By Liz Harper, American Forests

Citizen scientist in field
Citizen scientists can help in many ways, from taking pictures to volunteering in the field. Credit: Liz Harper

A common misconception about the field of science is that only highly trained professionals can engage in research and data analysis. But in fact, with the right guides, citizen scientists can be an incredible asset to the scientific community.

Citizen science, though it may initially sound like a contradiction, is the collaboration of everyday citizens and trained scientists to advance scientific knowledge. Citizen scientists can help the scientific community in myriad ways. The most common method is through data collection, but there are also opportunities for citizen scientists to engage in data analysis or even the development of research studies.

For scientists who don’t have the time or access to do research the way they want to, citizen scientists are stepping in to fill the gap.

Citizen science doesn’t have to involve committing large quantities of time to being part of a research team. It can be as simple as taking pictures over time to help scientists gauge habitat changes. That method has been used around the world, and its simplicity makes it easier for citizens to participate in the data collection.

Photo stations are set up in specific areas with signs that direct passerby to place their phone or camera in a bracket and snap a picture of the area being studied. They are then asked to share it with scientists, whether by email or by sharing the photo on social media using a specific hashtag. That hashtag is used for tracking purposes, and a quick search can bring up the photos for scientists to examine.

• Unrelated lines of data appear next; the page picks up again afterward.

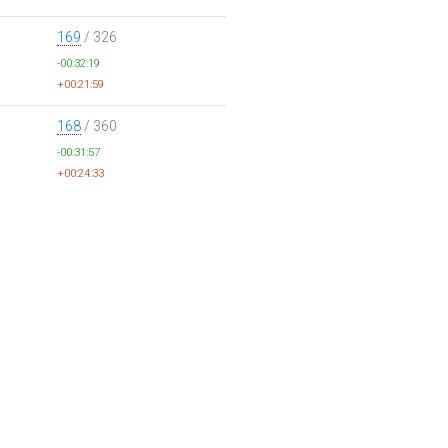
169
/ 326
-00:32:19
+00:21:59
168
/ 360
-00:31:57
+00:24:33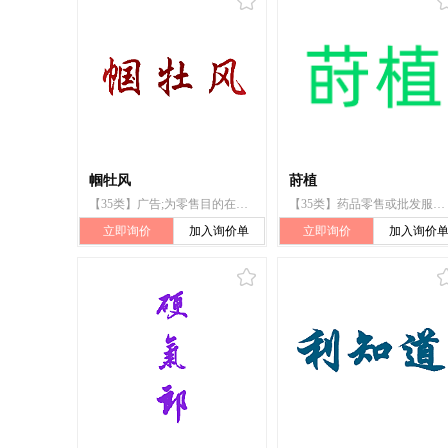
帼牡风
莳植
【35类】广告;为零售目的在通讯媒体上展示商品;广告版面设计;广告片制作;广告设计;广告策划;替他人推销;演员的商业管理;表演艺术家经纪;寻找赞助
【35类】药品零售或批发服务;为商品和服务的买卖双方提供在线市场;市场营销;替他人推销;商业中介服务;外包服务（商业辅助）;特许经营的商业管理;组织商业或广告展览;为零售目的在通信媒体上展示商品;广告
立即询价
加入询价单
立即询价
加入询价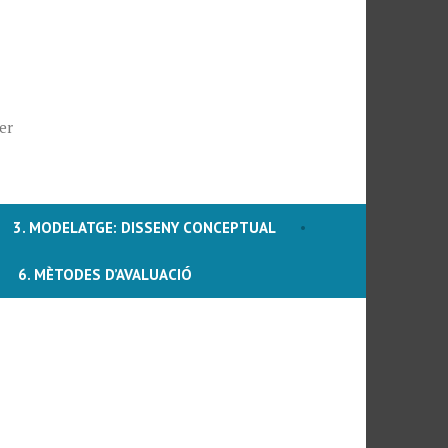
er
3. MODELATGE: DISSENY CONCEPTUAL
6. MÈTODES D’AVALUACIÓ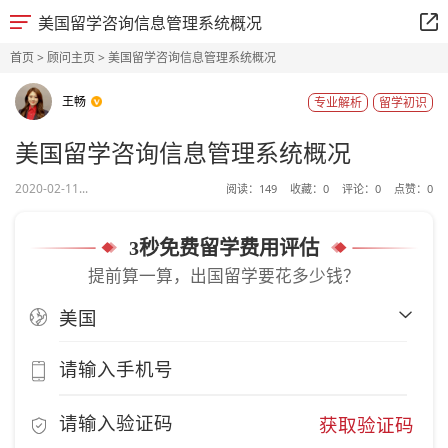
美国留学咨询信息管理系统概况
首页
>
顾问主页
> 美国留学咨询信息管理系统概况
王畅
专业解析
留学初识
美国留学咨询信息管理系统概况
2020-02-11...
阅读：
149
收藏：
0
评论：
0
点赞：
0
3秒免费留学费用评估
提前算一算，出国留学要花多少钱？
获取验证码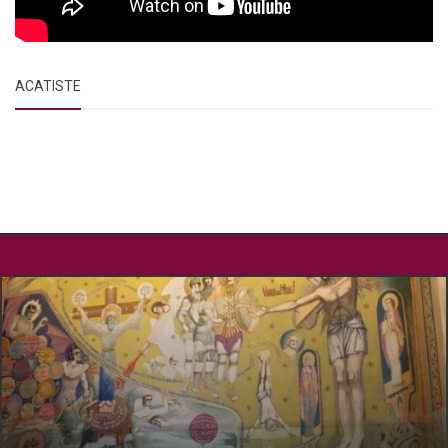
ACATISTE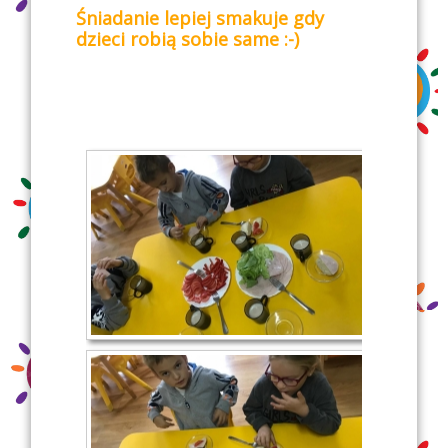
Śniadanie lepiej smakuje gdy
dzieci robią sobie same :-)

The San Francisco Bay Bird Observatory helped to create one such set up on Bair Island in California. The sign accompanying the photo stations explains that more than 30 species of plants have been planted there to encourage native plant communities. The photos will help researchers track the plants’ growth if posted on Twitter with the hashtag #RestoreBair2. A quick search shows the hashtag has been in use for over a year now.

Crowdsourcing information through people’s photos is an excellent way to help scientists and researchers keep tabs on the environment. But set ups such as those can be used to record a number of different things. They can track the evolution of restoration projects, as noted above. They can record the natural progression of reforestation for years after an area has been affected by wildfire. They can even be used at campgrounds to keep tabs on how the land around the campground is being affected by human traffic.

Such projects allow anyone who passes by to take part in a science project that will benefit the place and other people who use that space. Not all citizen science projects require you to stumble upon them, however. Research can be done from anywhere and everywhere. For those who are interested in investing more time and energy into citizen science, there are ways to get more deeply involved in specific research projects.

The Citizen Science Alliance develops and manages internet-based citizen science projects on its Zooniverse page, with goals such as classifying and identifying plant species. Anyone can create a project on the Zooniverse site. SciStarter is another database of vetted projects that anyone can choose to participate in. Their projects are meticulously organized so users can easily search for projects in their area that interest them.

The benefits of engaging in citizen science go beyond the satisfaction that comes from contributing to a research project. A 2014 study done by researchers at Duke University indicated that participating in citizen science increases overall environmental awareness and can lead to increased support for conservation efforts. Participants in citizen science projects were likely to share what they’d done and advocate for the cause to their family and friends.

By getting regular citizens and science enthusiasts involved in citizen science, scientists, citizens and the conservation community benefit.